Google put Nazi death camps and concentration camps in Ingress, a multiplayer augmented reality game in which people fight for control of virtual portals in a larger battle for control of the entire Earth.
Google Puts Auschwitz And Other Nazi Death Camps In Mobile Phone Game, Drawing Condemnation
Shmarya Rosenberg • FailedMessiah.com
Would you like to fight for control of Auschwitz, not to liberate it but to own it as a prize?
If so, Google’s Ingress mobile phone game is just what you’re looking for, and that has angered Jewish leaders and Holocaust historians alike.
Google put Nazi death camps and concentration camps in Ingress, a multiplayer augmented reality game in which people fight for control of virtual portals in a larger battle for control of the entire Earth, USA Today reported.
Players are allowed include locations like monuments and landmarks of their own choosing, but cannot do so until Google approves – which it did for sites like Auschwitz, Dachau and Sachsenhausen, according to the German weekly Die Zeit.
"All of us here are completely appalled. This is most definitely no place for video games,” Günter Morsch, the head of the Sachsenhausen Memorial, reportedly told Die Zeit.
Google – which is notorious in Web publisher circles for arbitrary advertising bans issued against Web publishers for alleged misbehavior without explanation or recourse – reportedly said the locations were added to its game because they were of "significant historical value." And while it apologized for including the death camps and concentration camps, it reportedly did not answer questions posed to it about that process.
Ingress is made by Niantic Labs, a startup housed inside Google and run by John Hanke, who created Google Earth, Google Maps and its street view feature.
"After we were made aware that a number of historical markers on the grounds of former concentration camps in Germany had been added, we determined that they did not meet the spirit of our guidelines and began the process of removing them in Germany and elsewhere in Europe. We apologize that this happened,” Hanke reportedly said in a statement.
But Google itself did not respond to questions from USA TODAY about this problem. It did not answer why it approved the locations, how many of these inappropriate locations were approved, or when they would actually be removed from Ingress – behavior familiar to Web publishers the world over who have tried to deal with Google’s behavior.
Jewish leaders said Google’s inclusion of the death camps in Ingress trivialized the Holocaust.
"The more our society engages in Holocaust trivialization, the more it is likely for us to see this phenomenon: that even concentration camps become the subject of games. It's sad, it is very sad. And unless we educate about the lessons of the Holocaust, this will continue to get worse. We need to continue to teach about why so many of America's best gave their lives not only to protect freedom, but to stand against the bestiality and brutality of racist supremacy,” Abraham H. Foxman, the retiring national director of the Anti-Defamation League who is a Holocaust survivor himself reportedly said.
Rabbi Avraham Cooper of the Simon Wiesenthal Center said it was "disturbing" that Google would include these sites in a game.
"There are a lot of young people out there, maybe including the people running some important companies, who lack some basic grounding in history.

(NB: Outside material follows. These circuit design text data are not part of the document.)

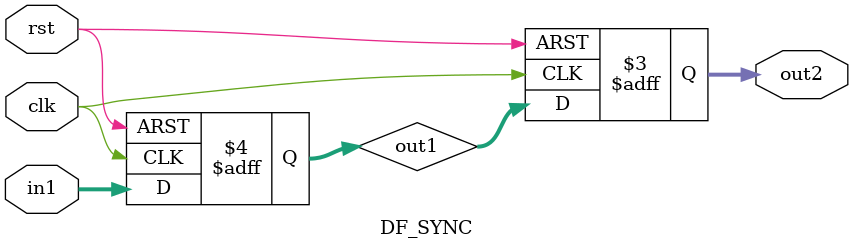
<source format=v>
module DF_SYNC#(
	parameter fifo_width = 8,
	parameter addr_size = $clog2(fifo_width)
)(
    input clk,
    input rst,
    input [addr_size:0]in1,
    output reg [addr_size:0] out2
);
reg [addr_size:0] out1;// sync_r2w,sync_w2r;
always @(posedge clk or negedge rst)begin
    if(!rst)begin
        out1 <= 0;
        out2 <= 0;
    end
    else begin
        out1 <= in1;
        out2 <= out1;
    end
end

// //sync_w2r
// always @(posedge rclk or negedge rrst_n)begin
//     if(!rrst_n)begin
//         sync_w2r <= 0;
//         rq2_wptr <= 0;
//     end
//     else begin
//         sync_w2r <= wr_pointer;
//         rq2_wptr <= sync_w2r;
//     end
// end
// //sync_r2w
// always @(posedge wclk or negedge wrst_n)begin
//     if(!wrst_n)begin
//         sync_r2w <= 0;
//         wq2_rptr <= 0;
//     end
//     else begin
//         sync_r2w <= rd_pointer;
//         wq2_rptr <= sync_r2w;
//     end
// end
endmodule
</source>
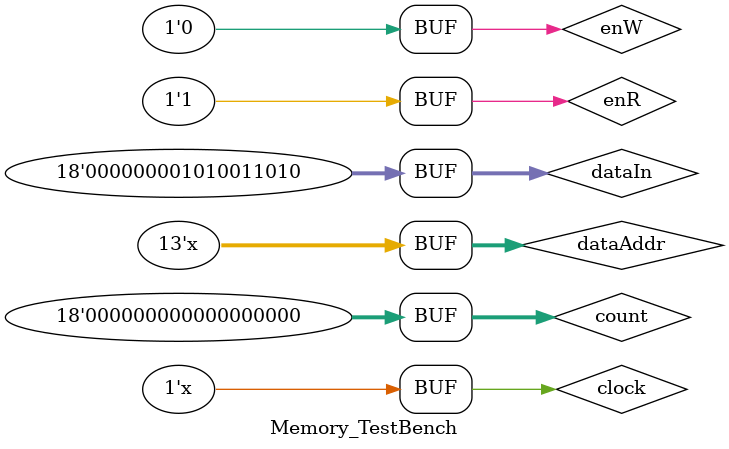
<source format=v>
module Memory_TestBench;
  //ouD_add, inD, in_adrs, clk, rst, re_en, wr_en
  reg clock, reset, enR, enW;
  reg[17:0] count;
  reg[17:0] dataIn;
  reg[12:0] dataAddr;
  wire[17:0] dataOut;
  
  initial begin
     dataIn = 18'd666;   // start with dataIn = 666;
     dataAddr = 13'd0;   // start at address 0
     enW = 0;            // intial Read
     enR = 1;   
     reset = 1;
     count = 0;
     clock = 0;   
  end
  
  always begin
    #5 clock = !clock;
  end
  
  always begin
    
    if( reset == 1 ) begin
      #40 reset = 0;
    end
    
    if( enR == 1 ) begin
      //#10 dataIn = dataIn + 1;
      #10 dataAddr = dataAddr + 1;  // increment the address we're reading
    end
    
  end
    
  // insert instance
  //ouD_add, inD, in_adrs, clk, rst, re_en, wr_en
  Memory U0 (
  .ouD_add(dataOut), 
  .inD(dataIn), 
  .in_adrs(dataAddr), 
  .clk(clock), 
  .rst(reset), 
  .re_en(enR),
  .wr_en(enW)
  );
  
endmodule
</source>
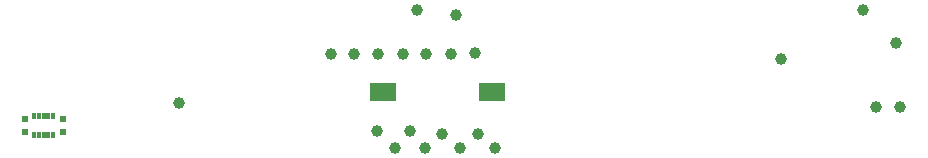
<source format=gbr>
%TF.GenerationSoftware,KiCad,Pcbnew,7.0.6*%
%TF.CreationDate,2023-07-18T02:13:15+02:00*%
%TF.ProjectId,ledboad,6c656462-6f61-4642-9e6b-696361645f70,rev?*%
%TF.SameCoordinates,Original*%
%TF.FileFunction,Soldermask,Bot*%
%TF.FilePolarity,Negative*%
%FSLAX46Y46*%
G04 Gerber Fmt 4.6, Leading zero omitted, Abs format (unit mm)*
G04 Created by KiCad (PCBNEW 7.0.6) date 2023-07-18 02:13:15*
%MOMM*%
%LPD*%
G01*
G04 APERTURE LIST*
G04 Aperture macros list*
%AMRoundRect*
0 Rectangle with rounded corners*
0 $1 Rounding radius*
0 $2 $3 $4 $5 $6 $7 $8 $9 X,Y pos of 4 corners*
0 Add a 4 corners polygon primitive as box body*
4,1,4,$2,$3,$4,$5,$6,$7,$8,$9,$2,$3,0*
0 Add four circle primitives for the rounded corners*
1,1,$1+$1,$2,$3*
1,1,$1+$1,$4,$5*
1,1,$1+$1,$6,$7*
1,1,$1+$1,$8,$9*
0 Add four rect primitives between the rounded corners*
20,1,$1+$1,$2,$3,$4,$5,0*
20,1,$1+$1,$4,$5,$6,$7,0*
20,1,$1+$1,$6,$7,$8,$9,0*
20,1,$1+$1,$8,$9,$2,$3,0*%
G04 Aperture macros list end*
%ADD10C,1.000000*%
%ADD11R,2.180000X1.600000*%
%ADD12RoundRect,0.023000X-0.092000X-0.227000X0.092000X-0.227000X0.092000X0.227000X-0.092000X0.227000X0*%
%ADD13RoundRect,0.022500X-0.202500X-0.227500X0.202500X-0.227500X0.202500X0.227500X-0.202500X0.227500X0*%
G04 APERTURE END LIST*
D10*
%TO.C,TP10*%
X122400000Y-43900000D03*
%TD*%
%TO.C,TP7*%
X71500000Y-47700000D03*
%TD*%
%TO.C,TP24*%
X91650000Y-39800000D03*
%TD*%
%TO.C,TP13*%
X92250000Y-51500000D03*
%TD*%
%TO.C,TP32*%
X88250000Y-50000000D03*
%TD*%
%TO.C,TP26*%
X92400000Y-43500000D03*
%TD*%
%TO.C,TP18*%
X132500000Y-48000000D03*
%TD*%
D11*
%TO.C,SW1*%
X97940000Y-46700000D03*
X88760000Y-46700000D03*
%TD*%
D10*
%TO.C,TP19*%
X129350000Y-39750000D03*
%TD*%
%TO.C,TP8*%
X84350000Y-43500000D03*
%TD*%
%TO.C,TP16*%
X132200000Y-42550000D03*
%TD*%
%TO.C,TP22*%
X90400000Y-43500000D03*
%TD*%
%TO.C,TP21*%
X96500000Y-43450000D03*
%TD*%
%TO.C,TP11*%
X93750000Y-50250000D03*
%TD*%
%TO.C,TP25*%
X88350000Y-43500000D03*
%TD*%
%TO.C,TP4*%
X95250000Y-51500000D03*
%TD*%
%TO.C,TP17*%
X130450000Y-48000000D03*
%TD*%
%TO.C,TP14*%
X91000000Y-50000000D03*
%TD*%
%TO.C,TP2*%
X98250000Y-51500000D03*
%TD*%
%TO.C,TP1*%
X89750000Y-51500000D03*
%TD*%
%TO.C,TP27*%
X86300000Y-43500000D03*
%TD*%
D12*
%TO.C,J1*%
X59200000Y-50400000D03*
X59200000Y-48800000D03*
X59600000Y-50400000D03*
X59600000Y-48800000D03*
X60000000Y-50400000D03*
X60000000Y-48800000D03*
X60400000Y-50400000D03*
X60400000Y-48800000D03*
X60800000Y-50400000D03*
X60800000Y-48800000D03*
D13*
X58400000Y-49050000D03*
X58400000Y-50150000D03*
X61600000Y-49050000D03*
X61600000Y-50150000D03*
%TD*%
D10*
%TO.C,TP3*%
X96750000Y-50250000D03*
%TD*%
%TO.C,TP23*%
X94900000Y-40250000D03*
%TD*%
%TO.C,TP20*%
X94450000Y-43500000D03*
%TD*%
M02*

</source>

It's not the technology per se that worries me, it's the lack of historical perspective and depth, and quite frankly the lack of values and ethics,” Cooper told USA Today, adding that he would be happy to put together a week-long trip to visit the Nazi death camps and concentration camps for Google and Ingress managers. "They could spend the week in Europe at Auschwitz and Dachau and see what [those sites] actually represented," Cooper said.